(Beginning of Provided records)

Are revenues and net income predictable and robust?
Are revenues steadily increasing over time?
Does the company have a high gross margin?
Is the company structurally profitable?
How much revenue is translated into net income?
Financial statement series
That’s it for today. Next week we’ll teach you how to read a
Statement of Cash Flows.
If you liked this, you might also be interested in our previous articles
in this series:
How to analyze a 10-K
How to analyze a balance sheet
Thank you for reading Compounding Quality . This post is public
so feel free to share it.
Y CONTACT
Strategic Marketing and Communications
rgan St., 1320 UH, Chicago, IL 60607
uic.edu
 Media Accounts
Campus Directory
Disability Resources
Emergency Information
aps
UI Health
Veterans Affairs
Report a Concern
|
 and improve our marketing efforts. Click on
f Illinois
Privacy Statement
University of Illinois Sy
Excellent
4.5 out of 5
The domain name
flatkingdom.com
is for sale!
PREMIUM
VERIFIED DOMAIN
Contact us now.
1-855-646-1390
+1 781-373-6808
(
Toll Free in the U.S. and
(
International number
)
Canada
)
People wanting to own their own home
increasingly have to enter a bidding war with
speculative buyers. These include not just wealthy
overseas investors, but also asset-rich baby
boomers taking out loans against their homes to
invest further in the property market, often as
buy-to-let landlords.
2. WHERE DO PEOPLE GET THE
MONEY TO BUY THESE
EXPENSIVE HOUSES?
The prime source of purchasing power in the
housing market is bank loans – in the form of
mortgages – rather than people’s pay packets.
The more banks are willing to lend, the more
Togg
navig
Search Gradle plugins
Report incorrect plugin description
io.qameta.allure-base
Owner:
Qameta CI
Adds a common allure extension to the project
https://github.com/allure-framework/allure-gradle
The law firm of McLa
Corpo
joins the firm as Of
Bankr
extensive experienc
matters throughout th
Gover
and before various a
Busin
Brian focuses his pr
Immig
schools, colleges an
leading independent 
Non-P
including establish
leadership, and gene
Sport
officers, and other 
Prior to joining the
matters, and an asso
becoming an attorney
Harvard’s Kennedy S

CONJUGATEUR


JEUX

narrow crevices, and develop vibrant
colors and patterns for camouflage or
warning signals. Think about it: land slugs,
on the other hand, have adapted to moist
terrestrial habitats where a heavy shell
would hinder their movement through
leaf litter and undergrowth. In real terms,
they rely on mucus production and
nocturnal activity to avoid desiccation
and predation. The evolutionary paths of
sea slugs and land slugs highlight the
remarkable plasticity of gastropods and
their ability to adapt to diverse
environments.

(End of Provided records)

Task directions>
Each line of the data above is to be duplicated exactly.

Exercise response>
Are revenues and net income predictable and robust?
Are revenues steadily increasing over time?
Does the company have a high gross margin?
Is the company structurally profitable?
How much revenue is translated into net income?
Financial statement series
That’s it for today. Next week we’ll teach you how to read a
Statement of Cash Flows.
If you liked this, you might also be interested in our previous articles
in this series:
How to analyze a 10-K
How to analyze a balance sheet
Thank you for reading Compounding Quality . This post is public
so feel free to share it.
Y CONTACT
Strategic Marketing and Communications
rgan St., 1320 UH, Chicago, IL 60607
uic.edu
 Media Accounts
Campus Directory
Disability Resources
Emergency Information
aps
UI Health
Veterans Affairs
Report a Concern
|
 and improve our marketing efforts. Click on
f Illinois
Privacy Statement
University of Illinois Sy
Excellent
4.5 out of 5
The domain name
flatkingdom.com
is for sale!
PREMIUM
VERIFIED DOMAIN
Contact us now.
1-855-646-1390
+1 781-373-6808
(
Toll Free in the U.S. and
(
International number
)
Canada
)
People wanting to own their own home
increasingly have to enter a bidding war with
speculative buyers. These include not just wealthy
overseas investors, but also asset-rich baby
boomers taking out loans against their homes to
invest further in the property market, often as
buy-to-let landlords.
2. WHERE DO PEOPLE GET THE
MONEY TO BUY THESE
EXPENSIVE HOUSES?
The prime source of purchasing power in the
housing market is bank loans – in the form of
mortgages – rather than people’s pay packets.
The more banks are willing to lend, the more
Togg
navig
Search Gradle plugins
Report incorrect plugin description
io.qameta.allure-base
Owner:
Qameta CI
Adds a common allure extension to the project
https://github.com/allure-framework/allure-gradle
The law firm of McLa
Corpo
joins the firm as Of
Bankr
extensive experienc
matters throughout th
Gover
and before various a
Busin
Brian focuses his pr
Immig
schools, colleges an
leading independent 
Non-P
including establish
leadership, and gene
Sport
officers, and other 
Prior to joining the
matters, and an asso
becoming an attorney
Harvard’s Kennedy S

CONJUGATEUR


JEUX

narrow crevices, and develop vibrant
colors and patterns for camouflage or
warning signals. Think about it: land slugs,
on the other hand, have adapted to moist
terrestrial habitats where a heavy shell
would hinder their movement through
leaf litter and undergrowth. In real terms,
they rely on mucus production and
nocturnal activity to avoid desiccation
and predation. The evolutionary paths of
sea slugs and land slugs highlight the
remarkable plasticity of gastropods and
their ability to adapt to diverse
environments.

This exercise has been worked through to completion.